- _Excerpt_:
===

6 (p. 429) so that he could see certain streets, books, and situations wearing a halo: Ralph’s reverie strongly resembles a passage in Woolf’s essay “Modern Fiction” (in A Common Reader): “Life is not a series of gig-lamps symmetrically arranged; life is a luminous halo, a semi-transparent envelope surrounding us from the beginning of consciousness to the end.”
Chapter XXXIV
1 (p. 441) the golden light of a large steady lamp: This description also recalls the passage in “Modern Fiction” cited in note 6, chapter XXXIII.

===

- _Task item 1_: Retype the part of the endnotes starting with "6 (p. 429) so" and going on through "6, chapter XXXIII.".
- _Task item 2_: According to the endnotes, which things could Ralph see wearing a halo? List all of them.
- _Task item 3_: Using the endnotes, answer yes or no for each statement and quote the words that decide it: (a) the note for chapter XXXIV refers back to note 6 of chapter XXXIII; (b) the essay "Modern Fiction" is in A Common Reader; (c) the lamp in the chapter XXXIV note is described as small and flickering.
Nothing in the records is needed for the work on these endnotes.

===

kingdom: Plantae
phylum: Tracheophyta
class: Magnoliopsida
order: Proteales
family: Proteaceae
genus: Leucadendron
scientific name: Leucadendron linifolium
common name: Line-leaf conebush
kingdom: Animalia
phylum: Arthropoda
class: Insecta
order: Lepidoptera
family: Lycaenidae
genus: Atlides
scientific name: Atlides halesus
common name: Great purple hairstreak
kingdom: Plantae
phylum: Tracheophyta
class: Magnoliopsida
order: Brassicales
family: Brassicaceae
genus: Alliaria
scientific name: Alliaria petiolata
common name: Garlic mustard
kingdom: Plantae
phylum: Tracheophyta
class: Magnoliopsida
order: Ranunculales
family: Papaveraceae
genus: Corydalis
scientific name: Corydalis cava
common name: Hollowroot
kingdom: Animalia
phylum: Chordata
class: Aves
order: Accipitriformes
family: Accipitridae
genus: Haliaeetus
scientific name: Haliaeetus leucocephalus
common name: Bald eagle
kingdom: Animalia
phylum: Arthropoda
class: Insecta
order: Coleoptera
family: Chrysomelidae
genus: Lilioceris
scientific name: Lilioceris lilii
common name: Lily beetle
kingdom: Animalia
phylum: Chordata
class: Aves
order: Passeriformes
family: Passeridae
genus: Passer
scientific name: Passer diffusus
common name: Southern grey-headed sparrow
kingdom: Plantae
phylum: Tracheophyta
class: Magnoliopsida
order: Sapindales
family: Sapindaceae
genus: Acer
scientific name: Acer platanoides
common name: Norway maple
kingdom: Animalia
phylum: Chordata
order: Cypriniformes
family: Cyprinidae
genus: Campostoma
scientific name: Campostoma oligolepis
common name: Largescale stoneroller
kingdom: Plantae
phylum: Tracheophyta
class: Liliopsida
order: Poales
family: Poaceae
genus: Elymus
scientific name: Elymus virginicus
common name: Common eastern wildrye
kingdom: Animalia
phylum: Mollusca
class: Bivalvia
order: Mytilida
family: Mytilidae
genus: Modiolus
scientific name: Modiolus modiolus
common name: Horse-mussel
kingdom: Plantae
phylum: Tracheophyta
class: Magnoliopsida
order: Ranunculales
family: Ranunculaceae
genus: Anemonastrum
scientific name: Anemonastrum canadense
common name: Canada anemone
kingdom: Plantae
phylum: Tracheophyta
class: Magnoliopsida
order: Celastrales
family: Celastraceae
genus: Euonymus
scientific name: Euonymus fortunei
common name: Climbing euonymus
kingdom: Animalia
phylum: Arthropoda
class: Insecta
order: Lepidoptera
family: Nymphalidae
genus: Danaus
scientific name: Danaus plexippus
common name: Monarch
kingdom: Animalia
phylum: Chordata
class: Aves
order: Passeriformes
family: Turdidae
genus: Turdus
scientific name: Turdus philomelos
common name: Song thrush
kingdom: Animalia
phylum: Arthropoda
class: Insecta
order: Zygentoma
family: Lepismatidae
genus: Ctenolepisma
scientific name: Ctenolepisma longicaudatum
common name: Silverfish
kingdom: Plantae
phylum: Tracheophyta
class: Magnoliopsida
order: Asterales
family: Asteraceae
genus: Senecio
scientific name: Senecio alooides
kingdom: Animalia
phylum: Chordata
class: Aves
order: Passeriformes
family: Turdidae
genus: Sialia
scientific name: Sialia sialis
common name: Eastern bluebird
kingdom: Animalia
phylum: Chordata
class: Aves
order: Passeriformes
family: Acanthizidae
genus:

===

- _Expected answer 1_:
6 (p. 429) so that he could see certain streets, books, and situations wearing a halo: Ralph’s reverie strongly resembles a passage in Woolf’s essay “Modern Fiction” (in A Common Reader): “Life is not a series of gig-lamps symmetrically arranged; life is a luminous halo, a semi-transparent envelope surrounding us from the beginning of consciousness to the end.”
Chapter XXXIV
1 (p. 441) the golden light of a large steady lamp: This description also recalls the passage in “Modern Fiction” cited in note 6, chapter XXXIII.

- _Expected answer 2_: streets, books, situations

- _Expected answer 3_:
(a) Yes: "cited in note 6, chapter XXXIII"
(b) Yes: "(in A Common Reader)"
(c) No: "the golden light of a large steady lamp"